Dans ces conditions, une réduction des exercices peut offrir à Washington une ouverture diplomatique, mais elle ne garantit aucune réciprocité de la part de Pyongyang. La Corée du Nord pourrait au contraire y voir la preuve que la pression exercée sur son régime s’affaiblit.
Face à cette réalité plus difficile, la Corée du Sud a ajusté sa position diplomatique. Au lieu d’exiger une dénucléarisation complète comme préalable, le gouvernement de Lee envisage un gel initial du programme nucléaire nord-coréen en échange de mesures réciproques. Cette approche viserait d’abord à stopper la production et le développement de nouvelles capacités avant d’envisager, à terme, leur démantèlement.
Il s’agit d’une forme de pragmatisme dans le contrôle des armements, et non d’une reconnaissance officielle de la Corée du Nord comme puissance nucléaire légitime et permanente. La réussite d’un tel dispositif dépendrait de l’étendue du gel, des mécanismes de vérification et des concessions échangées.
Le principal danger tient à l’écart possible entre le signal diplomatique et la préparation militaire. Si les exercices sont réduits sans gel nord-coréen crédible ni autre concession vérifiable, les forces alliées pourraient perdre des occasions d’entraînement et la confiance de la Corée du Sud dans la fiabilité américaine pourrait se dégrader. Des analystes ont averti qu’une diminution des manœuvres risquerait d’affaiblir la préparation à long terme tout en accordant un avantage à Pyongyang sans exiger de concession immédiate.
Un cadre limité fondé sur un échange « gel contre concessions » pourrait néanmoins être plus réaliste que l’exigence d’une dénucléarisation immédiate. Pour préserver l’alliance, il devrait s’appuyer sur une vérification précise, des consultations constantes entre Washington et Séoul et des garanties empêchant que la réduction des exercices ne se transforme en érosion durable de la dissuasion.

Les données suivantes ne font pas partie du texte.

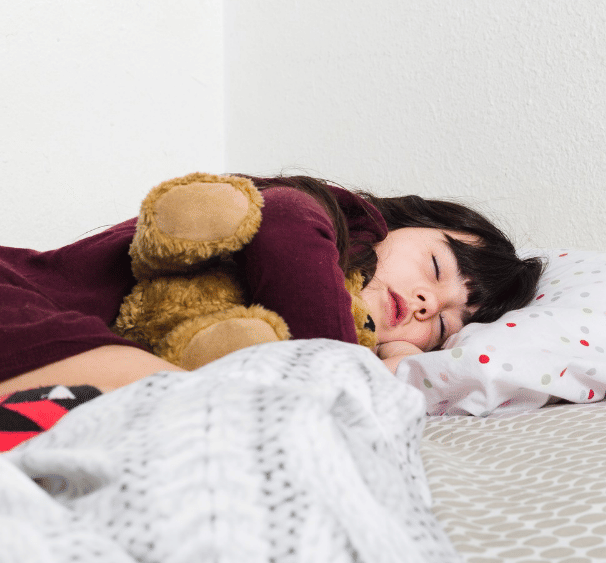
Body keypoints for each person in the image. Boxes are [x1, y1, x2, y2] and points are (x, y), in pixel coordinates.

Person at [0, 174, 544, 448]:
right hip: (22, 300)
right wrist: (353, 369)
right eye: (435, 266)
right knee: (183, 406)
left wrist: (395, 362)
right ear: (398, 223)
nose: (427, 303)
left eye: (444, 323)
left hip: (61, 350)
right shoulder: (334, 216)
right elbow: (284, 220)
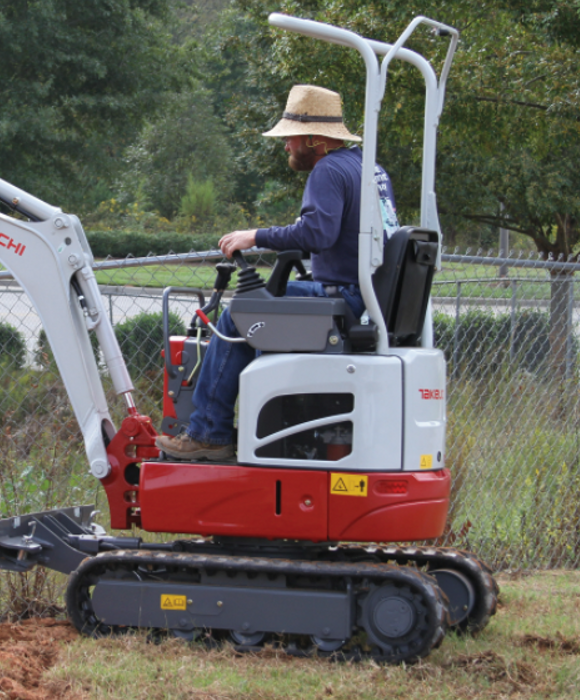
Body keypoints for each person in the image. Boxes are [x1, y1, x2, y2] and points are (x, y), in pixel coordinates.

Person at [155, 84, 398, 461]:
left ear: (314, 138)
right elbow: (343, 235)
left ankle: (208, 432)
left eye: (291, 137)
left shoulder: (328, 171)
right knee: (267, 304)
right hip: (365, 298)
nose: (286, 146)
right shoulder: (369, 168)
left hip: (345, 297)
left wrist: (254, 236)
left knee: (240, 315)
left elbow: (318, 233)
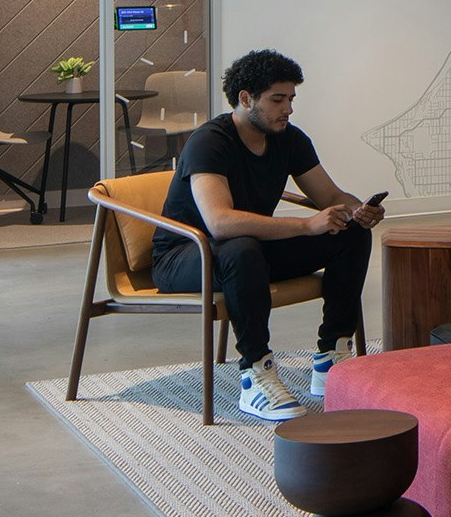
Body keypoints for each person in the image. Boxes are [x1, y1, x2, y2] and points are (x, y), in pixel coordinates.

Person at [154, 49, 384, 420]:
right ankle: (255, 373)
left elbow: (330, 196)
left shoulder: (289, 139)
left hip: (247, 251)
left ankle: (332, 357)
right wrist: (307, 225)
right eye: (278, 99)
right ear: (246, 98)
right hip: (184, 256)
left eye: (291, 99)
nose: (288, 109)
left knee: (350, 234)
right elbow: (220, 224)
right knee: (239, 248)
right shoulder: (209, 142)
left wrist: (357, 210)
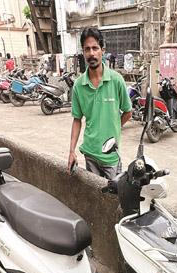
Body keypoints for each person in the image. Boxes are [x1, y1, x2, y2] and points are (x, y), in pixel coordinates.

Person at [69, 27, 132, 179]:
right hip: (90, 154)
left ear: (102, 50)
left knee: (113, 197)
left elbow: (128, 112)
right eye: (87, 49)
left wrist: (114, 128)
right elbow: (77, 120)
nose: (91, 53)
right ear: (83, 52)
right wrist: (71, 151)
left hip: (111, 156)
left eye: (95, 48)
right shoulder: (78, 85)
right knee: (94, 197)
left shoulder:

La leçon plus large est que la décision de Trump ne relève pas uniquement de la politique nord-coréenne. Elle s’inscrit aussi dans une approche transactionnelle de l’alliance, où les investissements, le soutien politique, la coopération de défense et l’accès diplomatique sont de plus en plus traités comme des leviers liés entre eux. Cette stratégie peut accélérer les négociations, mais elle augmente également le coût d’une erreur de calcul pour Séoul, Washington et l’ensemble de la région.